For additional information on the Defense Department's mission to account for missing
Americans, visit the DPMO website at www.dtic.mil/dpmo

SWS visit: Last week, senior field service representative Warren Goldstein and System Worth Saving task force member Vickie Smith-Dikes conducted a SWS site visit to Tampa Bay, Fla. The visit focused on women veteran health care. The SWS team also conducted a town hall meeting for veterans, in which they discussed issues and concerns regarding their care at the Tampa Bay VA Medical Center.

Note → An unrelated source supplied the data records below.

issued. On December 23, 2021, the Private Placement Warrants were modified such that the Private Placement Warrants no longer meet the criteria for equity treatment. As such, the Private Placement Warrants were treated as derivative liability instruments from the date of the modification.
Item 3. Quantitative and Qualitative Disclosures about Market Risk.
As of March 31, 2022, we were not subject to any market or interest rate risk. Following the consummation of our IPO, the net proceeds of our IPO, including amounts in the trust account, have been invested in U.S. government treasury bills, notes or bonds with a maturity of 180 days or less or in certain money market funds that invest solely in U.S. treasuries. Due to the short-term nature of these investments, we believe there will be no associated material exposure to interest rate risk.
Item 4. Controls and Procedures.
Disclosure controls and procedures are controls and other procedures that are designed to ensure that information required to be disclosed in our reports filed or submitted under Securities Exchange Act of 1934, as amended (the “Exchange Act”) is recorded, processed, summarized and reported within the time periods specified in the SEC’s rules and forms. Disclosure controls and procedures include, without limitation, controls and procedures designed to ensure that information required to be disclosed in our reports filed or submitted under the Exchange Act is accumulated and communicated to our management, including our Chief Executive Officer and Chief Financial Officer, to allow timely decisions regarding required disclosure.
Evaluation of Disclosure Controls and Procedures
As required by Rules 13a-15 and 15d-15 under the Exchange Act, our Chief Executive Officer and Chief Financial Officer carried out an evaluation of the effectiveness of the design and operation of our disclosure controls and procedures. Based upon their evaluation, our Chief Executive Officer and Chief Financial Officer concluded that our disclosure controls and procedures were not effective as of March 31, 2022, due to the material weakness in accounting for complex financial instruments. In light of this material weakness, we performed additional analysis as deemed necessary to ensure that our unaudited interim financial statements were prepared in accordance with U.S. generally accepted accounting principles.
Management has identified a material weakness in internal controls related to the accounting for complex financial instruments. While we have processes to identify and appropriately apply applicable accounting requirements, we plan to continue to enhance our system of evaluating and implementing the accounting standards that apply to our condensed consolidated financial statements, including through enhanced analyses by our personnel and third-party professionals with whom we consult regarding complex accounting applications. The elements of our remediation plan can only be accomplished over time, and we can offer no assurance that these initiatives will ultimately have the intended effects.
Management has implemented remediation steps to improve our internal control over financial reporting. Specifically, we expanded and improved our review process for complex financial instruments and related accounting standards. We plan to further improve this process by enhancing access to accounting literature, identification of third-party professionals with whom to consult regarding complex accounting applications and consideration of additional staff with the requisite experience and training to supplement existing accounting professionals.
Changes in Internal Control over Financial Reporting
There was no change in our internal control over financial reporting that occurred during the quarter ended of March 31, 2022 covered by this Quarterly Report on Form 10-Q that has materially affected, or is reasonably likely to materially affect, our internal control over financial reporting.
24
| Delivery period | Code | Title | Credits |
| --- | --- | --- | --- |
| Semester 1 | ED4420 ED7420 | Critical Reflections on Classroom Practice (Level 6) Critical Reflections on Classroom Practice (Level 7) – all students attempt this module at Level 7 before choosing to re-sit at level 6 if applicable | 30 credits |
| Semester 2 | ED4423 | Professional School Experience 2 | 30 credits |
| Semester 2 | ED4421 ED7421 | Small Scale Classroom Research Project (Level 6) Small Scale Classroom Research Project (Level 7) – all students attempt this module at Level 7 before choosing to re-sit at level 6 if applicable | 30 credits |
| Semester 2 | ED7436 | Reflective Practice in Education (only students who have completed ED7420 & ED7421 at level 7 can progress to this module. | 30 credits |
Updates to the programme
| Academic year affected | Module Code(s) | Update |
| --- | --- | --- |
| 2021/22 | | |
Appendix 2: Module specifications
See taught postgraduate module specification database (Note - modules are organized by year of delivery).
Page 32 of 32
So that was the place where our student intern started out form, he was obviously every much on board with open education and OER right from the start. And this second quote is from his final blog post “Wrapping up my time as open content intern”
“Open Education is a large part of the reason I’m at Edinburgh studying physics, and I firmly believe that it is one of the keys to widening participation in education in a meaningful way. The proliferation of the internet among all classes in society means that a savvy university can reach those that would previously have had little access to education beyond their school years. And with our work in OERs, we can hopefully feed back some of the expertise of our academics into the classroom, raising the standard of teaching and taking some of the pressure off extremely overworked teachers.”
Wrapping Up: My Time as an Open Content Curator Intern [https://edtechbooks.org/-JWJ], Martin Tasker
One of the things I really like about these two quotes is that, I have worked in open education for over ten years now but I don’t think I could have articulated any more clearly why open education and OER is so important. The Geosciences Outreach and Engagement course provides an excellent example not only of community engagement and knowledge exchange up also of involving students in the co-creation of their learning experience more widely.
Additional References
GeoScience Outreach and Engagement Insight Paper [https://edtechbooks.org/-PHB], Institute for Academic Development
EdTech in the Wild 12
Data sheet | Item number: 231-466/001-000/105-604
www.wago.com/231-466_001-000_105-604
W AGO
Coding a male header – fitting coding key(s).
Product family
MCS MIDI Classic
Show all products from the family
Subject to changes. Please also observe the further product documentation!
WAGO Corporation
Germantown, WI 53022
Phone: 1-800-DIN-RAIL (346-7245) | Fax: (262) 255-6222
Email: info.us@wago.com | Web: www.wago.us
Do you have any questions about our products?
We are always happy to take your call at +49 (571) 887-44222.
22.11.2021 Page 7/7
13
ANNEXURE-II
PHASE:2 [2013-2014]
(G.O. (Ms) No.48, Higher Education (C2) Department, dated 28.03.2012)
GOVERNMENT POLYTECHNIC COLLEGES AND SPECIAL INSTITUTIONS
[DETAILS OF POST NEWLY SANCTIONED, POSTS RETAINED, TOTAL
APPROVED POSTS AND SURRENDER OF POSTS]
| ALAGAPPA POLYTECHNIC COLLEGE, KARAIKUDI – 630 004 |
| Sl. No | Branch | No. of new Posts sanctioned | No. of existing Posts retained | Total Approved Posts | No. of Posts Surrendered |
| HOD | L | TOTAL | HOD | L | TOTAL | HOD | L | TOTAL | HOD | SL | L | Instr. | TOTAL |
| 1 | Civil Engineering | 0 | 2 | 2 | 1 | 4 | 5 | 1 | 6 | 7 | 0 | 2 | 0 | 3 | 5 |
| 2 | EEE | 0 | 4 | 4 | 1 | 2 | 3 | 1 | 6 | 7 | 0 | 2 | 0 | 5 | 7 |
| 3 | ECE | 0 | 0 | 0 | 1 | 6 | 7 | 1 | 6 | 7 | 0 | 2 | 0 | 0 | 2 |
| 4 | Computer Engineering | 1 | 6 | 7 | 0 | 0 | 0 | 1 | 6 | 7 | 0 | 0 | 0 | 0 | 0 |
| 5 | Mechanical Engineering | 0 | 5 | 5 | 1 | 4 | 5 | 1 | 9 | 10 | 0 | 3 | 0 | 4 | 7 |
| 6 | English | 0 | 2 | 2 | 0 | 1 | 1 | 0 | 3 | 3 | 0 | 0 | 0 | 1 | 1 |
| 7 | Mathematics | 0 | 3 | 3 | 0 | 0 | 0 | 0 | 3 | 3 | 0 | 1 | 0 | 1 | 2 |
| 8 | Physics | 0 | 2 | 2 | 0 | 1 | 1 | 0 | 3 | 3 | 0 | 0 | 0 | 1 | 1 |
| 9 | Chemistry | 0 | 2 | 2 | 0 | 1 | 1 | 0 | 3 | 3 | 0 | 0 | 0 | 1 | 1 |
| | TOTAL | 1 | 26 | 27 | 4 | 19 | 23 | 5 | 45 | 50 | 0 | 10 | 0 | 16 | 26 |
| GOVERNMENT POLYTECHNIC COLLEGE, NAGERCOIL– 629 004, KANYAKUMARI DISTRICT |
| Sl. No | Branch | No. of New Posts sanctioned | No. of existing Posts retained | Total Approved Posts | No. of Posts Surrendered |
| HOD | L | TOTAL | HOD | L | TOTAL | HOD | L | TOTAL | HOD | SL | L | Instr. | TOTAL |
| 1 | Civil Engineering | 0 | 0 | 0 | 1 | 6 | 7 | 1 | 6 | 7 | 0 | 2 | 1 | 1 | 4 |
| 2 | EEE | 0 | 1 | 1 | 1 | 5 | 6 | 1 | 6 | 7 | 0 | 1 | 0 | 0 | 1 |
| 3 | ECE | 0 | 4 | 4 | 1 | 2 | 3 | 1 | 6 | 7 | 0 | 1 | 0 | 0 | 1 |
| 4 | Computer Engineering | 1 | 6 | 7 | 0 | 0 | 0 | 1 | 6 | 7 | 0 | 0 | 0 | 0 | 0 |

Claims update: During the week ending Jan. 4, the Board of Veterans' Appeals reached dispositions on 108 American Legion represented appeals. Of those dispositions, 75 percent of the denials were overturned with outcomes favorable to the veteran. In 37 cases, the board granted benefits outright after considering The American Legion's arguments. In 44 cases, The American Legion was able to point out errors in the development of the veteran's claims that mandated corrective action under the law. Of the total number of dispositions, 23 (21.3 percent) were outright denials.